Our elected officials, including those few who are now speaking out against the toll, have systematically ignored our state’s bridges and highways and have continually prioritized spending in other areas where a more tangible political quid-pro-quo can be realized. This total failure of government has brought us to the point where the knee-jerk reaction to impose new taxes and fees on our people was sadly predictable.
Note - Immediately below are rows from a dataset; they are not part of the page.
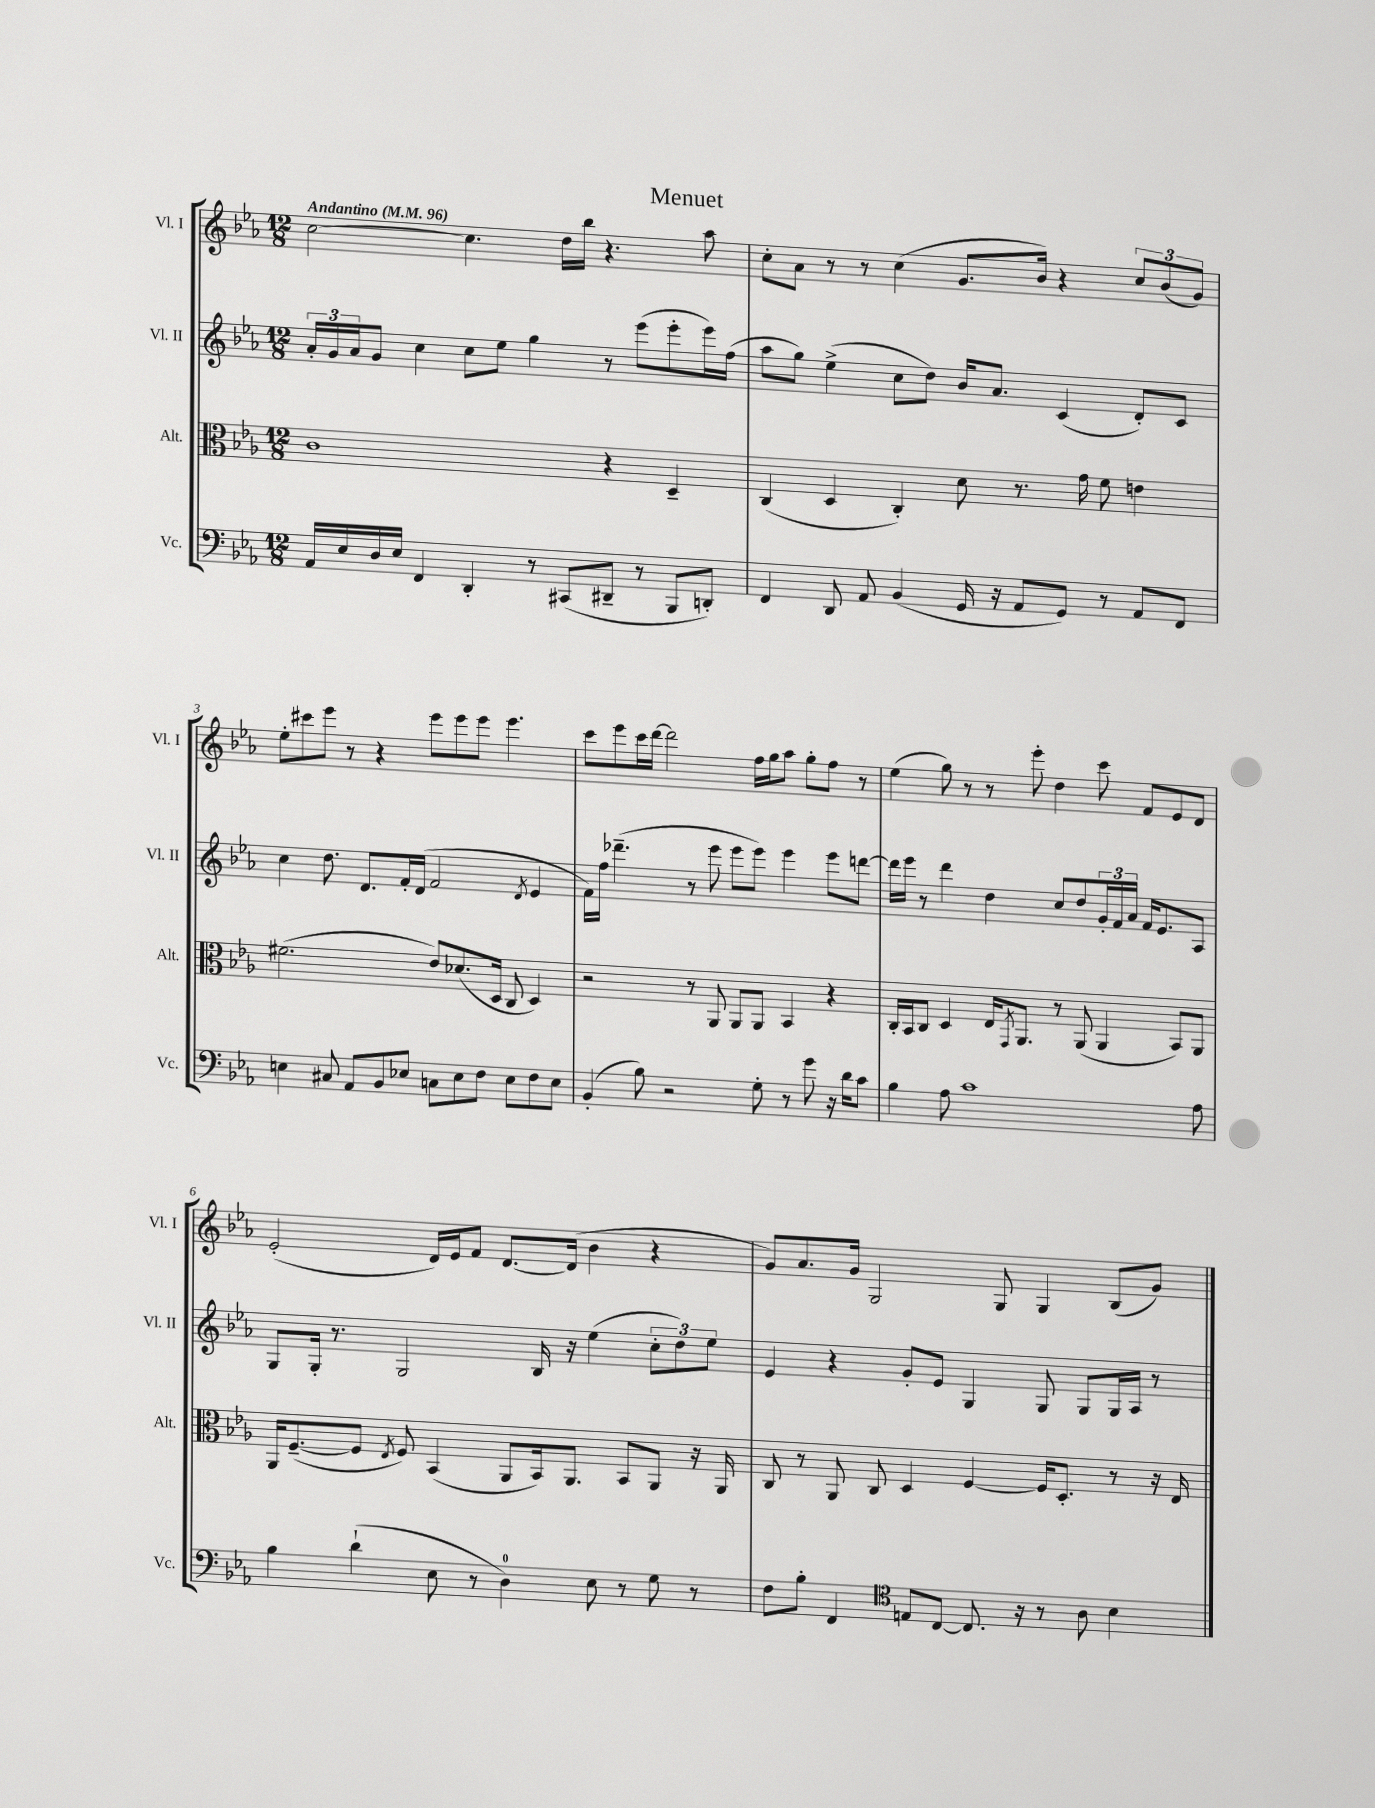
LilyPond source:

\header { title = "Menuet" }
<<
\new StaffGroup <<
\new Staff = "s0" \with { instrumentName = "Vl. I" shortInstrumentName = "Vl. I" } {
    \clef treble \key ees \major \numericTimeSignature \time 12/8 \tempo "Andantino" 4 = 96
    c''2~ c''4. d''16 bes''16 r4. aes''8 |
    c''8-. aes'8 r8 r8 c''4( g'8. bes'16) r4 \tuplet 3/2 { c''8 bes'8( g'8) } |
    ees''8-. cis'''8 ees'''8 r8 r4 ees'''8 ees'''8 ees'''8 ees'''4. |
    c'''8 ees'''8 c'''16 d'''16~ d'''2 f''16 g''16 aes''8 g''8-. f''8 r8 |
    ees''4( g''8) r8 r8 ees'''8-. d''4 c'''8 f'8 ees'8 d'8 |
    ees'2-.( d'16) ees'16 f'8 d'8.~ d'16( bes'4 r4 |
    g'8) aes'8. g'16 g2 g8 g4 bes8( g'8) \bar "|." |
}
\new Staff = "s1" \with { instrumentName = "Vl. II" shortInstrumentName = "Vl. II" } {
    \clef treble \key ees \major \numericTimeSignature \time 12/8
    \tuplet 3/2 { aes'16-. g'16 aes'16 } g'8 c''4 c''8 ees''8 g''4 r8 ees'''8( ees'''8-. ees'''16) f''16( |
    aes''8 g''8) ees''4->( c''8 d''8) bes'16 aes'8. c'4( d'8-.) c'8 |
    c''4 d''8. d'8. f'16-. d'16( f'2 \acciaccatura { d'8 } ees'4 |
    f'16) f''16 des'''4.--( r8 ees'''8 ees'''8 ees'''8) ees'''4 ees'''8 d'''8~ |
    d'''16 ees'''16 r8 d'''4 d''4 c''8 d''8 \tuplet 3/2 { g'16-. f'16 aes'16 } f'16 ees'8. aes8 |
    g8 g16-. r8. g2 bes16 r16 ees''4( \tuplet 3/2 { c''8-. d''8) ees''8 } |
    ees'4 r4 g'8-. ees'8 g4 g8 g8 g16 aes16 r8 \bar "|." |
}
\new Staff = "s2" \with { instrumentName = "Alt." shortInstrumentName = "Alt." } {
    \clef alto \key ees \major \numericTimeSignature \time 12/8
    c'1 r4 d4-- |
    c4( d4 c4-.) d'8 r8. g'16 f'8 e'4 |
    fis'2.( ees'8) des'8.( d16 c8 d4) |
    r2 r8 aes,8 aes,8 aes,8 bes,4 r4 |
    c16-. bes,16 c8 d4 ees16 \acciaccatura { g,8 } aes,8. r8 aes,8( aes,4 bes,8) aes,8 |
    aes,16 f8.~--( f8 \acciaccatura { ees8 } f8) bes,4( aes,8 bes,16) aes,8. bes,8 aes,8 r16 aes,16 |
    c8 r8 aes,8 c8 d4 f4~ f16 d8.-. r8 r16 ees16 \bar "|." |
}
\new Staff = "s3" \with { instrumentName = "Vc." shortInstrumentName = "Vc." } {
    \clef bass \key ees \major \numericTimeSignature \time 12/8
    aes,16 ees16 d16 ees16 f,4 d,4-. r8 cis,8( dis,8-- r8 bes,,8 d,8-.) |
    f,4 d,8 aes,8 bes,4( g,16 r16 aes,8 g,8) r8 aes,8 f,8 |
    e4 cis8 aes,8 bes,8 ees8 c8 ees8 f8 ees8 f8 ees8 |
    bes,4-.( bes8) r2 g8-. r8 g'8 r16 d'16 c'8 |
    bes4 aes8 c'1 aes8 |
    bes4 d'4-!( ees8 r8 d4-0) ees8 r8 g8 r8 |
    f8 bes8-. f,4 \clef tenor e8 c8~ c8. r16 r8 aes8 bes4 \bar "|." |
}
>>
>>
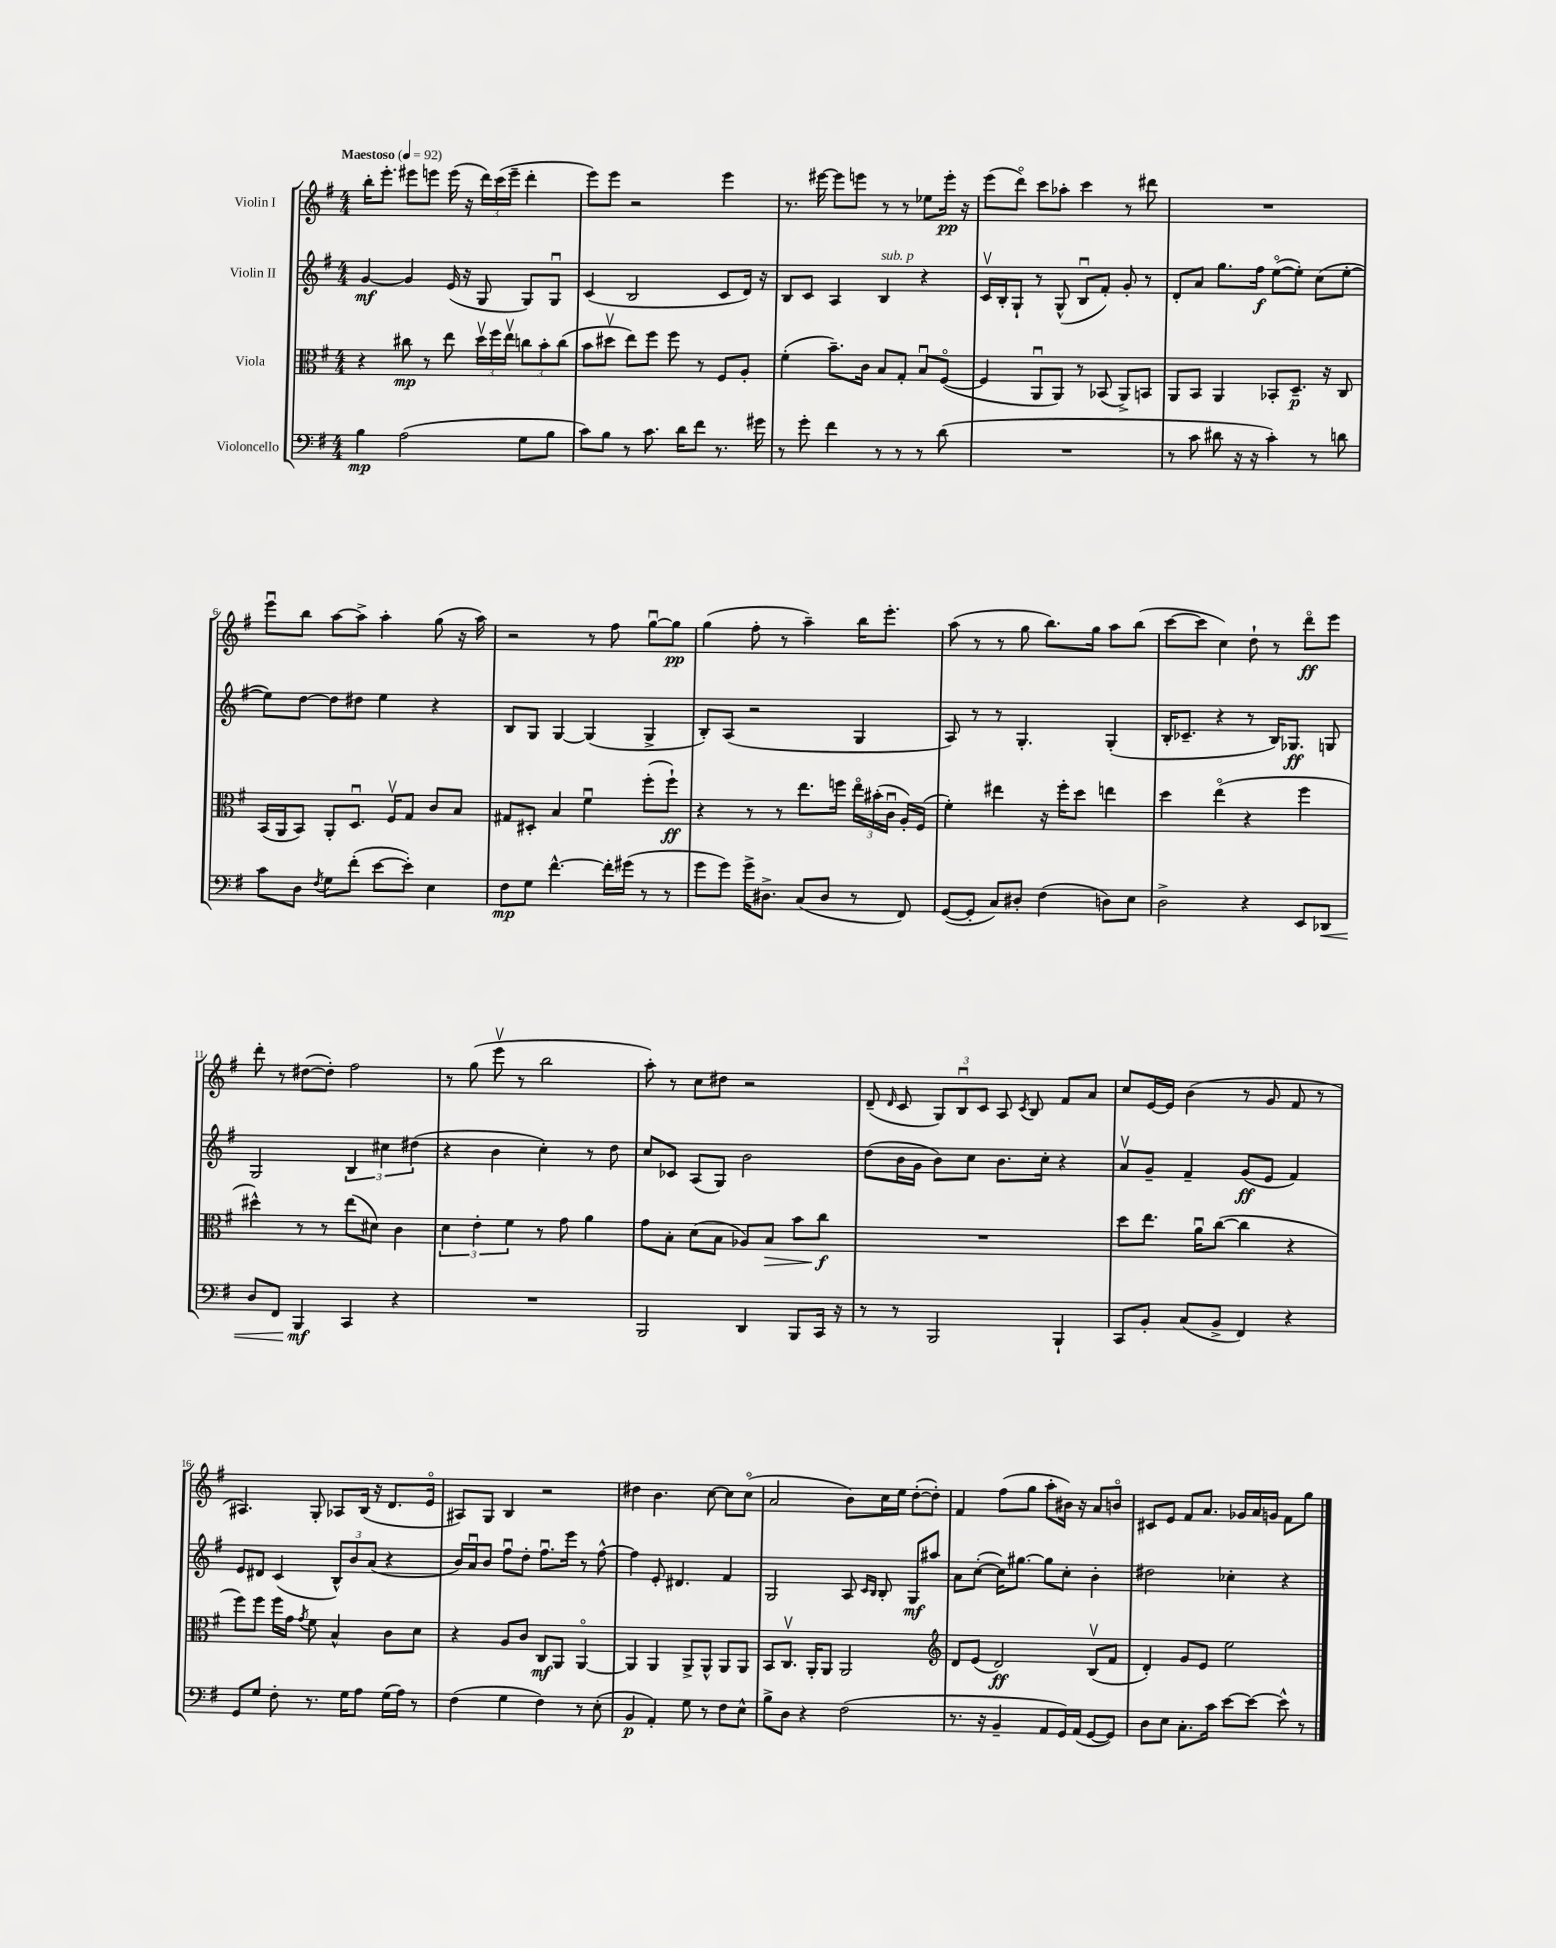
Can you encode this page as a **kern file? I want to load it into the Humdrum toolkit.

**kern	**kern	**kern	**kern
*staff4	*staff3	*staff2	*staff1
*clefF4	*clefC3	*clefG2	*clefG2
*k[f#]	*k[f#]	*k[f#]	*k[f#]
*M4/4	*M4/4	*M4/4	*M4/4
*MM92	*MM92	*MM92	*MM92
4B	4r	[4g	16bb'
.	.	.	8.eee'
(2A	8cc#	4g]	8eee#
.	8r	.	8eee
.	8ee	(16e	(16eee
.	.	16r	16r
.	24ddv	8G	24ddd)
.	24ff#	.	(24ccc
.	24eev	.	24eee~
8G	12cc	8G)	4ddd'
.	12b'	.	.
8B	.	8Gu	.
.	(12cc	.	.
=	=	=	=
8c)	8b	(4c	8eee)
8B	8dd#v	.	8eee
8r	8ee)	2B	2r
8.c	8ff#	.	.
.	8ff#	.	.
16d	.	.	.
8f#	8r	.	.
8.r	8F#	8c	4eee
.	8A'	16d)	.
16g#	.	16r	.
=	=	=	=
8r	(4f#'	8B	8.r
8g'	.	8c	.
.	.	.	[16eee#
4f#	8.b~)	4A	8eee#]
.	.	.	8eee
.	16c	.	.
8r	8B	4B	8r
8r	8G'	.	8r
8r	8Bu	4r	8ee-
(8d	([8F#o	.	16eee'
.	.	.	16r
=	=	=	=
1r	4F#]	16cv	(8eee
.	.	16B'	.
.	.	8G`	8dddo)
.	8AAu	8r	8ccc
.	8AA)	(8G^^	8aa-'
.	8r	8Bu	4ccc
.	(8BB-	8f#')	.
.	8AA^)	8g'	8r
.	8BB	8r	8ddd#
=	=	=	=
8r	8AA	8d'	1r
8c	8BB	8a	.
8d#	4AA	8.gg	.
16r	.	.	.
16r	.	16ff#	.
4c')	8BB-'	([8eeo	.
.	8.D~	8ee'])	.
8r	.	(8cc	.
.	16r	.	.
8d	8C	[8ee'	.
=	=	=	=
8c	(16BB	8ee])	8eeeu
.	16AA	.	.
8D	8BB)	[8dd	8bb
8qF#	.	.	.
8G	8AA'	8dd]	[8aa
(8f#'	8.Du	8dd#	8aa^]
[8e	.	4ee	4aa'
.	16F#v	.	.
8e'])	8G	.	.
4E	8c	4r	(8gg
.	8B	.	16r
.	.	.	16aa)
=	=	=	=
8F#	8G#	8B	2r
8G	8D#'	8G	.
[4.f#^^	4B	[4G	.
.	4f#u	(4G]	8r
16f#']	.	.	8ff#
(16g#	.	.	.
8r	(8ff#'	4G^	[8ggu
8r	8ff#`)	.	8gg]
=	=	=	=
8g	4r	8B')	(4gg
8g)	.	(8A	.
16g^	8r	2r	8ff#'
8.D#^	.	.	.
.	8r	.	8r
(8C	8.ee	.	4aa~)
8D#	.	.	.
.	16ff	.	.
8r	24eeo	4G	16bb
.	(24b#'	.	.
.	.	.	8.eee'
.	24cu	.	.
8FF#)	16A')	.	.
.	(16F#	.	.
=	=	=	=
([8GG	4f#')	8A)	(8aa
8GG']	.	8r	8r
8C)	4ee#	8r	8r
8D#'	.	4.G'	8gg
(4F#	16r	.	8.bb)
.	16ff#'	.	.
.	8dd	.	.
.	.	.	16gg
8D)	4ee	(4G'	8aa
8E	.	.	(8bb
=	=	=	=
2D^	4dd	16B'	[8ccc
.	.	8.c-~	.
.	.	.	8ccc]
.	(4eeo	4r	4cc)
4r	4r	8r	8dd`
.	.	16B)	8r
.	.	8.G-	.
8EE	4ff#	.	8dddo
8DD-	.	8G	8eee
=	=	=	=
8D	4dd#^^)	2G	8ddd'
8FF#	.	.	8r
4BBB	8r	.	([8dd#
.	8r	.	8dd#'])
4CC	(8ee	6B	2ff#
.	8d#)	.	.
.	.	6cc#	.
4r	4c	.	.
.	.	(6dd#	.
=	=	=	=
1r	6d	4r	8r
.	.	.	(8gg
.	6e'	.	.
.	.	4b	8eeev
.	6f#	.	.
.	.	.	8r
.	8r	4cc')	2bb
.	8g	.	.
.	4a	8r	.
.	.	8dd	.
=	=	=	=
2BBB	8g	8cc	8aa')
.	8B'	8c-	8r
.	(8d	(8A	8cc
.	8B	8G)	8dd#
4DD	8A-)	2b	2r
.	8B	.	.
8BBB	8b	.	.
16CC	8cc	.	.
16r	.	.	.
=	=	=	=
8r	1r	(8dd	(8d~
.	.	.	16qqd
8r	.	16b	8c
.	.	16g	.
2BBB	.	8b)	12G)
.	.	.	12Bu
.	.	8cc	.
.	.	.	12c
.	.	8.b	8A
.	.	.	8qc
.	.	.	8B
.	.	16cc'	.
4BBB`	.	4r	8f#
.	.	.	8a
=	=	=	=
8CC	8dd	8av	8cc
8BB'	8.ee	8g~	[16e
.	.	.	16e]
(8C	.	4f#~	(4b
.	16au	.	.
8BB^	([8cc	.	.
4FF#)	4cc]	(8g	8r
.	.	8e	8g
4r	4r	4f#)	8f#
.	.	.	8r
=	=	=	=
8GG	8ff#)	8e	4.A#)
8G	8ff#	8d#	.
8F#'	16ff#	(4c	.
.	16g	.	.
.	8qg	.	.
8.r	8f#	.	8G'
.	4B^^	12B^^)	8A-
16G	.	.	.
.	.	12b	.
8A	.	.	(16B
.	.	(12a	.
.	.	.	16r
(16G	8c	4r	8.d
16A)	.	.	.
8r	8d	.	.
.	.	.	16eo
=	=	=	=
(4F#	4r	16b)	8A#)
.	.	16au	.
.	.	8b	8G
4G	8A	8ff#u	4B
.	8c	8dd'	.
4F#)	8C	8.ff#u	2r
.	8AA	.	.
.	.	16eee	.
8r	[4AAo	8r	.
(8E'	.	[8ff#^^	.
=	=	=	=
4BB	4AA]	4ff#]	4dd#
4AA')	4AA	8e'	4.b
.	.	4.d#	.
8G	8AA^	.	.
8r	8AA^^	.	[8cc
8F#	8AA	4f#	8cc]
8E^^	8AA	.	(8cco
=	=	=	=
8B^	8BB	2G	2a
8D	8.Cv	.	.
4r	.	.	.
.	16AA'	.	.
.	8AA	.	.
(2F#	2AA	8A	8b)
.	.	16qqc	.
.	.	16qqB	.
.	.	8B'	16cc
.	.	.	16ee
.	.	8G	([8dd'
.	.	8aa#	8dd'])
=	=	=	=
*	*clefG2	*	*
8.r	8d	8a	4f#
.	(8e	([8cc'	.
16r	.	.	.
4BB~	2d)	16cc])	(8ff#
.	.	[8.gg#	.
.	.	.	8gg
8AA	.	8gg#]	8aa'
16GG)	.	8cc'	16b#)
(16AA	.	.	16r
[8GG	(8Bv	4b'	8a
8GG])	8f#	.	8bo
=	=	=	=
8D	4d')	2dd#	8c#
8E	.	.	8e
8.C'	8g	.	8f#
.	8e	.	8.a
16c	.	.	.
[8e	2ee	4cc-'	.
.	.	.	16g-
8e_	.	.	16a
.	.	.	16g
8e^^]	.	4r	8f#
8r	.	.	8gg
==	==	==	==
*-	*-	*-	*-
But the blame does not reside solely on Smith Hill. Where were those people last spring when the budget and this toll were being contemplated? Where was the East Bay citizenry then that should have been pressuring their own locally elected officials to run around the state capitol to try to kill this toll? It may be too little, too late now.

These citizenship and legislative failures are yet more examples of what can happen when the great responsibility our Constitution places on citizens to remain vigilant and to control the workings of our government is abandoned, leaving a void for special interest groups to eagerly slop up any taxpayer dollars left in the trough.

When will we ever learn?

Back to the matter at hand, according to the Federal Highway Administration, more state and local governments are relying on tolls to build and repair roads, bridges and tunnels as traditional local revenue sources and one-time stimulus funds dry up. But is this the only practical approach? No.

There are alternative solutions we might have considered to fund these much needed upgrades. In order of preference, they are (were):

A) Re-allocation of existing funds: without raising taxes, fees, or tolls – this approach would force officials to make difficult funding priority decisions, and decrease tax and fee burdens on the Rhode Island economy. But who in the Political Class is brave enough to do this?

B) Cut taxes elsewhere, even as we implement the new tolls: this would lessen the negative economic impact on Rhode Island drivers who are tolled as well as on our overall economy. This we can still do.

C) Privatize the upgrades and maintenance: many states are contracting with private entities to maintain infrastructure, collect the tolls, and take the financial and legal risk. The private sector can manage projects such as these at a lower cost and can also provide maintenance and toll-collection services more efficiently. Privatization would also ensure that the tolls are never mingled with the state’s General Funds and re-allocated for whatever new emergency may arise. Further, a private entity can be sued if they fail to meet the terms of their contract in maintaining a bridge or highway. Under a government run system, who can be or will be held accountable? This is where we could have been.

D) Government-run upgrades and maintenance funded by tolls: the big government default mode, which would likely result in higher tolls than the privatization route. This is where we are.

E) Raise general taxes: this approach would affect a broader range of Rhode Island residents, and would have the largest impact on the state’s already fragile economy. Only the most radical socialists would think that this is feasible in Rhode Island at this time.

For failing in their duty to the people by not considering some of these other options, some legislators should lose their jobs.

For failing to remain vigilant in exercising their right of citizenship, it looks like many Rhode Islanders will now pay a dear price.

Mike Stenhouse is CEO for the Rhode Island Center for Freedom and Prosperity, a non-partisan public policy think tank and the state’s leading free-enterprise advocacy organization. With a credo that freedom is indispensable to citizens’ well-being and prosperity, the Center’s mission is to stimulate a rigorous exchange of ideas with the goal of restoring competitiveness to Rhode Island through the advancement of market-based reform solutions.